John Carey was born in Barnes, west London, on April 5 1934, the fourth and youngest child of an accountant who, after the war, became company secretary to the designers Colefax & Fowler. As a small boy, he was evacuated to a school in Radcliffe-on-Trent, Nottingham, where he was considered a slow developer: “I seemed to have been permanently asleep — cut off from reality by a fog of self absorption,” he recalled.
He woke up on his return to London at Richmond and East Sheen Grammar School, where a superb English teacher, Mr White, inspired him with a love of literature. He became the first from his school to go to Oxford, winning a scholarship to St John’s, where he was taught by JB Leishman. Before going up he did two years’ National Service with the East Surreys.

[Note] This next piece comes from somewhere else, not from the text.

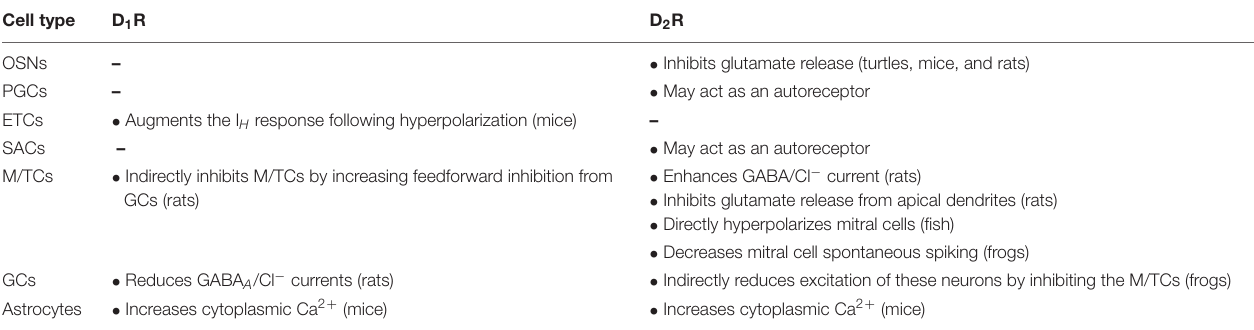
TABLE 2 | Neuromodulatory effects of dopamine receptors on olfactory bulb neurons and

Even before taking his degree, Carey had made up his mind he did not want to leave Oxford. Merton had one-year scholarships for recent undergraduates, and Carey won the Harmsworth scholarship, then a one-year lectureship at Christ Church, followed by a one-year junior fellowship at Balliol, before being given a fellowship at Keble in 1960. His doctorate charted Ovidian influences on late Renaissance English verse.
Christ Church came as a tremendous shock. In his essay “Down with Dons”, a fiery and famous piece of invective written in the 1970s, Carey took issue with what he saw as the self-regarding elitism of Oxford academe. “Christ Church in those days was just like Brideshead, full of unbelievably rich young men, some clever, some not. The dons I was writing about were like Maurice Bowra, whom I admire for many things, but he’d be with his friends… and they’d listen to the conversations going on around them and would, quite loudly, allocate these people to social classes… That kind of snobbery and disregard for people’s feelings seemed to me counter-intellectual.”…
He doesn’t seem to have left any books or articles displaying any extended analysis of the works of Evelyn Waugh but does leave this reference in his 2014 memoir The Unexpected Professor. He is here recounting some undergraduate “mayhem” he witnessed as a faculty member in which a student on its periphery suffers broken glass in his eye, temporarily blinding him:
…What impressed me was his lack of resentment. He was from a public school himself, and his ethos seemed to be that young gentlemen would cut loose from time to time and it was just bad luck if you were in the way. The whole episode was an illustration of Evelyn Waugh’s famous reference in Decline and Fall to ‘the sound of English country families baying for broken glass’. But that was in 1928 and I’d not expected to find the tradition alive and well thirty years later” (p. 148).
This seems to suggest that his position on student behavior has mellowed somewhat from that expressed in reference to Brideshead in the 1970s.